> **Task brief**
Within this material, how many lines have the string "next" in them? The answer is a number, with nothing added.

> **Supplied records**
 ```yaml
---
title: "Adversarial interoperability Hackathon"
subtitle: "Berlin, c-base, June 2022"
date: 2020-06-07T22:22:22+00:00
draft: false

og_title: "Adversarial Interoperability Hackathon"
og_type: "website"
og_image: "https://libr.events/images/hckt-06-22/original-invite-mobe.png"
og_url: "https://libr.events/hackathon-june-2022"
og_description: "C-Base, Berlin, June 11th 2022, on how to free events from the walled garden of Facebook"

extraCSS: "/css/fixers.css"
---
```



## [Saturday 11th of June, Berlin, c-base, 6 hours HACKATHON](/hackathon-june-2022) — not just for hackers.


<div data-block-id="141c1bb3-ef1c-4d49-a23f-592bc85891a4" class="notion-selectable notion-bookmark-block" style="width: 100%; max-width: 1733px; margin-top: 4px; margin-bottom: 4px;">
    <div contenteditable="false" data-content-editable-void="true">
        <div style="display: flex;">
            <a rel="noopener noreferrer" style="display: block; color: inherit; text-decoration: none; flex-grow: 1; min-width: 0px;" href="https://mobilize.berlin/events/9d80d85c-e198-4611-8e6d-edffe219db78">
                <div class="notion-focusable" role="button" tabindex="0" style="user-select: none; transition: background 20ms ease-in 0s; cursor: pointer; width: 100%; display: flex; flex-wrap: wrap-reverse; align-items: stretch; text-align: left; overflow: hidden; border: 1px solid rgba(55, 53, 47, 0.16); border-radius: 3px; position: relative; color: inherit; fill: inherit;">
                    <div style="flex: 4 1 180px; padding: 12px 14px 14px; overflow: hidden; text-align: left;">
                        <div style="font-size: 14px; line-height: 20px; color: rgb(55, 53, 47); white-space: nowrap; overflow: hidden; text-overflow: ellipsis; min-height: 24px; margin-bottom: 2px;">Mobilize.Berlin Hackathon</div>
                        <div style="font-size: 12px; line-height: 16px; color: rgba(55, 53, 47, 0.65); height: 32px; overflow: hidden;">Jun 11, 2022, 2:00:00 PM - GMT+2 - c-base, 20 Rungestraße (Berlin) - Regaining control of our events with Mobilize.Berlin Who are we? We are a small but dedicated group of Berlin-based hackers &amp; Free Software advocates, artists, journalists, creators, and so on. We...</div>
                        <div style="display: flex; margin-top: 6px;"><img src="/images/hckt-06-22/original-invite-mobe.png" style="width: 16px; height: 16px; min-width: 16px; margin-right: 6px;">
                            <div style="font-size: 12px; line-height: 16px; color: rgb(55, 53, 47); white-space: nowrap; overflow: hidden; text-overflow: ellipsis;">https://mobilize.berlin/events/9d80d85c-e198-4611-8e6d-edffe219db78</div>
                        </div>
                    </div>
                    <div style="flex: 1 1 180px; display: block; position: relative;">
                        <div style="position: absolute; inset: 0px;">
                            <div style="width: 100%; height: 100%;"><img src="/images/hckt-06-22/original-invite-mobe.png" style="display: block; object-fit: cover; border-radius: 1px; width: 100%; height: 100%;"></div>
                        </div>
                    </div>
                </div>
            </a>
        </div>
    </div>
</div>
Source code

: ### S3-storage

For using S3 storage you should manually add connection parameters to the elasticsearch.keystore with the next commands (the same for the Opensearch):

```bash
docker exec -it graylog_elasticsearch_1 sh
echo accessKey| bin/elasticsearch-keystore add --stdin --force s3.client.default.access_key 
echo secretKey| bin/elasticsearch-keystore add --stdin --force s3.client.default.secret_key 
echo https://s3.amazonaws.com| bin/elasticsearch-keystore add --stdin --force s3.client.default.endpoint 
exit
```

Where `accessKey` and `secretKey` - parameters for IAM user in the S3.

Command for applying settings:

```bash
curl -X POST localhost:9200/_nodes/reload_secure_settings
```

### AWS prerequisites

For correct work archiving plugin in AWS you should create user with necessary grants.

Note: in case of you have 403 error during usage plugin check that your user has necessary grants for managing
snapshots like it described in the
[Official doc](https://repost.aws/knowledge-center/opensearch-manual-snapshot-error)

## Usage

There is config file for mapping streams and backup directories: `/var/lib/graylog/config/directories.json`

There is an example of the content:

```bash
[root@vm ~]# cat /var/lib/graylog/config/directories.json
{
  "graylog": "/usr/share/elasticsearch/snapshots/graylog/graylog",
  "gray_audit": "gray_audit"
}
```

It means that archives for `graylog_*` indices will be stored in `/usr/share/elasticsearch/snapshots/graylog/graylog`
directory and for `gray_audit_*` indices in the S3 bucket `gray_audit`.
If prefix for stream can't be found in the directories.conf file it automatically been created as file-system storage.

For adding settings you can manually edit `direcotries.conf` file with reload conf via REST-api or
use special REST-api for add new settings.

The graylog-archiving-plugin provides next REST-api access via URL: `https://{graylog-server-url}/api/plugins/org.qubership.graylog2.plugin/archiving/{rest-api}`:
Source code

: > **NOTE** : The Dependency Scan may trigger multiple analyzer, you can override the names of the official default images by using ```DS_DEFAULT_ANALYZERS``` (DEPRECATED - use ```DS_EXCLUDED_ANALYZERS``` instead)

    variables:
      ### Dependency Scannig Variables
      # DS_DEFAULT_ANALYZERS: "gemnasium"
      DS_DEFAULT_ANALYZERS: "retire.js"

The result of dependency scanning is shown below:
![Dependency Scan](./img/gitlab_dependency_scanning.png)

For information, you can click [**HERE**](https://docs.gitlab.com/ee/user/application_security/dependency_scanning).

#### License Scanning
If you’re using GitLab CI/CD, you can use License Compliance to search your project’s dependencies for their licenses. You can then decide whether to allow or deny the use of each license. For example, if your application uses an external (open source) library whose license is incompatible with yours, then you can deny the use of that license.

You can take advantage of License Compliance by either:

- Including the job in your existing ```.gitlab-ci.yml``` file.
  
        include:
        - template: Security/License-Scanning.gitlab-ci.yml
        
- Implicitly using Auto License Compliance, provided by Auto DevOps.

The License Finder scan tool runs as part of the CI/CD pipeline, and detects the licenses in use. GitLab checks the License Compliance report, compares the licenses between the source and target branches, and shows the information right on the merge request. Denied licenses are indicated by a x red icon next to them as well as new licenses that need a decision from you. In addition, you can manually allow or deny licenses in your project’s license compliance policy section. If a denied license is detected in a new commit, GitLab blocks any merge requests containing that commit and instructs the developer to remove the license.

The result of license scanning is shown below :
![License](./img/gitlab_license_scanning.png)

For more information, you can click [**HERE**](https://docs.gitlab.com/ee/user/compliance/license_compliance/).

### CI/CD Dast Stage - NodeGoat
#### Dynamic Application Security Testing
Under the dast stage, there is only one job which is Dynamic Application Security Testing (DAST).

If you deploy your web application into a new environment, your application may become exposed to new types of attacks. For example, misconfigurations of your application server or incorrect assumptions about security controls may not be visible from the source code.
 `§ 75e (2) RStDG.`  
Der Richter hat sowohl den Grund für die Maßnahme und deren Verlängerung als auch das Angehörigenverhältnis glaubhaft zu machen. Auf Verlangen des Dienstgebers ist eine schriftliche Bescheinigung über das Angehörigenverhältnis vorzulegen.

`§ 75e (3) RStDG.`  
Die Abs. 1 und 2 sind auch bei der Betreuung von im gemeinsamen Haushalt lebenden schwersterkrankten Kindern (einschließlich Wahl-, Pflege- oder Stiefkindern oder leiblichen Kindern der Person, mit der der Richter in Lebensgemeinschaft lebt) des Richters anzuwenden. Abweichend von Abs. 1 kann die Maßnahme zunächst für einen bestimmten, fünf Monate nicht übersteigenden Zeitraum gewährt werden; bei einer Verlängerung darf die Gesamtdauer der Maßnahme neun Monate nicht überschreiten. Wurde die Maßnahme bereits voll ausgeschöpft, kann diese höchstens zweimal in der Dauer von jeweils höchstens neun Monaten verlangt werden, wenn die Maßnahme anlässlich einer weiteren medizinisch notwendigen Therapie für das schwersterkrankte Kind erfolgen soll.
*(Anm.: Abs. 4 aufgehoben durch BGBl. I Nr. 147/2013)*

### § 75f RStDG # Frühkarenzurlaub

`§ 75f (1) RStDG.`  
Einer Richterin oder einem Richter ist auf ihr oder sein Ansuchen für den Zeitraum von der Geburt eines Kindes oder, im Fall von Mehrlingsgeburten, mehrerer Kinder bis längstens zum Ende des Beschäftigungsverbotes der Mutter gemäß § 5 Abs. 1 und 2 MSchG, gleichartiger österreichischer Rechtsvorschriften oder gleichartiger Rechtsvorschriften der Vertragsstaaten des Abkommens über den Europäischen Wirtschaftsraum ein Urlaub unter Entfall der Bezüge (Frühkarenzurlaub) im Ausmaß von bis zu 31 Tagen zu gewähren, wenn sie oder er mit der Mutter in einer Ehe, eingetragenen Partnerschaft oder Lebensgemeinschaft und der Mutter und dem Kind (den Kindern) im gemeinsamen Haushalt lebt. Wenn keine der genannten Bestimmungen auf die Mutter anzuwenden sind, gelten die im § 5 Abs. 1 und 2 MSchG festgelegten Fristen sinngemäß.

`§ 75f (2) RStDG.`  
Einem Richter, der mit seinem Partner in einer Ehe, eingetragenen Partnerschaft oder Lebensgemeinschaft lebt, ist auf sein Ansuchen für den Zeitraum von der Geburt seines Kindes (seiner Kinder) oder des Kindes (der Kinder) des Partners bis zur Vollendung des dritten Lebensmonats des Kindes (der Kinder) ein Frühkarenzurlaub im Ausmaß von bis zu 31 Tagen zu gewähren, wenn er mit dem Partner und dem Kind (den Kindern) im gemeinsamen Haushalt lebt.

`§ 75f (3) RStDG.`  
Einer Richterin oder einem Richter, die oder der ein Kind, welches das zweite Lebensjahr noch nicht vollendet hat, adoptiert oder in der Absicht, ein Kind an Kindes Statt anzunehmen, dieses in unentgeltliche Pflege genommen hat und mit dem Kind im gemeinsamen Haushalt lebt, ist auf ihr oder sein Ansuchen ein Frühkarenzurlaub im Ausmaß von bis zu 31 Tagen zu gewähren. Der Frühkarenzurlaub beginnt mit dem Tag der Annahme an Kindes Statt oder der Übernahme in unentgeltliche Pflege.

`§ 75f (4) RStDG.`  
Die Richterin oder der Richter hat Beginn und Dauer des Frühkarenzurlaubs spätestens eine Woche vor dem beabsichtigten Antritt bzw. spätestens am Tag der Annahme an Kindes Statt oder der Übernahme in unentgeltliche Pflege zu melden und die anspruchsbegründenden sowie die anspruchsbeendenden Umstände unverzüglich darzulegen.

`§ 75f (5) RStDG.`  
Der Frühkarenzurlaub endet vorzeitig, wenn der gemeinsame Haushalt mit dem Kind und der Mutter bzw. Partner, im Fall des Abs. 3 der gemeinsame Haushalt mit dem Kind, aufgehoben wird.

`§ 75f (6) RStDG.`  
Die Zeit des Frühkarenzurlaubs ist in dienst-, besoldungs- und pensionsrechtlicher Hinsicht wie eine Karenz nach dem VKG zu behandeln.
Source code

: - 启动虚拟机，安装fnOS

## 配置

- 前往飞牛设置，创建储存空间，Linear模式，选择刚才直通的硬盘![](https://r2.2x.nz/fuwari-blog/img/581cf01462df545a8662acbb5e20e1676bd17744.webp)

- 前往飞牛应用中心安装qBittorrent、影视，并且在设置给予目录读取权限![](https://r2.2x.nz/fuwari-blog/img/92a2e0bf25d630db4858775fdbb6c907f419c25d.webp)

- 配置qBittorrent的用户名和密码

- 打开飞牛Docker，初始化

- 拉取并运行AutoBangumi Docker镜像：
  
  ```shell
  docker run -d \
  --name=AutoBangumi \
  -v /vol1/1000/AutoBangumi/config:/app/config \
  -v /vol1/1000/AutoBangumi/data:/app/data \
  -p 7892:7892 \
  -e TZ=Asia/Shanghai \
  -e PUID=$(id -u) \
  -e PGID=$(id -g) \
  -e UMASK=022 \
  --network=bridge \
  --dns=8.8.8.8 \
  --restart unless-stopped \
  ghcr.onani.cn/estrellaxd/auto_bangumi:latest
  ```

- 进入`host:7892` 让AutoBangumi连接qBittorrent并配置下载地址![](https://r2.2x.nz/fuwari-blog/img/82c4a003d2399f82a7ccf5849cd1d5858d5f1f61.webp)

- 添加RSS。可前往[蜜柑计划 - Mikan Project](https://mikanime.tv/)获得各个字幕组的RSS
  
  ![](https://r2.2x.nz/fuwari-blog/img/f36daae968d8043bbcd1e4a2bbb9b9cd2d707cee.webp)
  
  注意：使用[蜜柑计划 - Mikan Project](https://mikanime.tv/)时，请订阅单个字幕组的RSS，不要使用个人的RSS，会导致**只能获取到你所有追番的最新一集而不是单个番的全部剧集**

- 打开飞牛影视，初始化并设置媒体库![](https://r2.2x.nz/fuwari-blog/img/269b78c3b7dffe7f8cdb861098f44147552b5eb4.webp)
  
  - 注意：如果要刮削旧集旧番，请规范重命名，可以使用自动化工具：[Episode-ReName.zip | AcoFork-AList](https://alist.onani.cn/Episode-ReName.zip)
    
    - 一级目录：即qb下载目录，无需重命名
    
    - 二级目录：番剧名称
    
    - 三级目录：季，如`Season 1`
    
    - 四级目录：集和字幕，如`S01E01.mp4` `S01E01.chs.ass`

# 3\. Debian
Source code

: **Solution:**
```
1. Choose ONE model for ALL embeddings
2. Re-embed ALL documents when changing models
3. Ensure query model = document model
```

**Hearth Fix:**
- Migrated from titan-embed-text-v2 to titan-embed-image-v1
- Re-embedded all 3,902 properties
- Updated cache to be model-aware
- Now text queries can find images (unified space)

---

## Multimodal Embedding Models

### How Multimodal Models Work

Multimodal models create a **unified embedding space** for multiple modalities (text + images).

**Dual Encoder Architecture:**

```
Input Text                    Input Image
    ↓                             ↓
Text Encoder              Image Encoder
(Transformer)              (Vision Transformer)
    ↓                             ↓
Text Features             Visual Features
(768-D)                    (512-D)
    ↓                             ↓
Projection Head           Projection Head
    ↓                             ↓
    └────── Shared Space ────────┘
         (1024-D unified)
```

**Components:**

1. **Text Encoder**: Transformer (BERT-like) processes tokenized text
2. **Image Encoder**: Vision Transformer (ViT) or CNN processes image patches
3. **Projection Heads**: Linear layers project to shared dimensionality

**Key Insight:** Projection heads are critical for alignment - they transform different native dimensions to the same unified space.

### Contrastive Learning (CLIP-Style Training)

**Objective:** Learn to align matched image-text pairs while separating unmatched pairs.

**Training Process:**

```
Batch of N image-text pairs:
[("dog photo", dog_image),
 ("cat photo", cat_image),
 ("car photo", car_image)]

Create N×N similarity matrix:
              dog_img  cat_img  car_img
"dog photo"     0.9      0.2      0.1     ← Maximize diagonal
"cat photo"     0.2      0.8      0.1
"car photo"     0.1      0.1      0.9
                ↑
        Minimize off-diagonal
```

> **Written reply**
3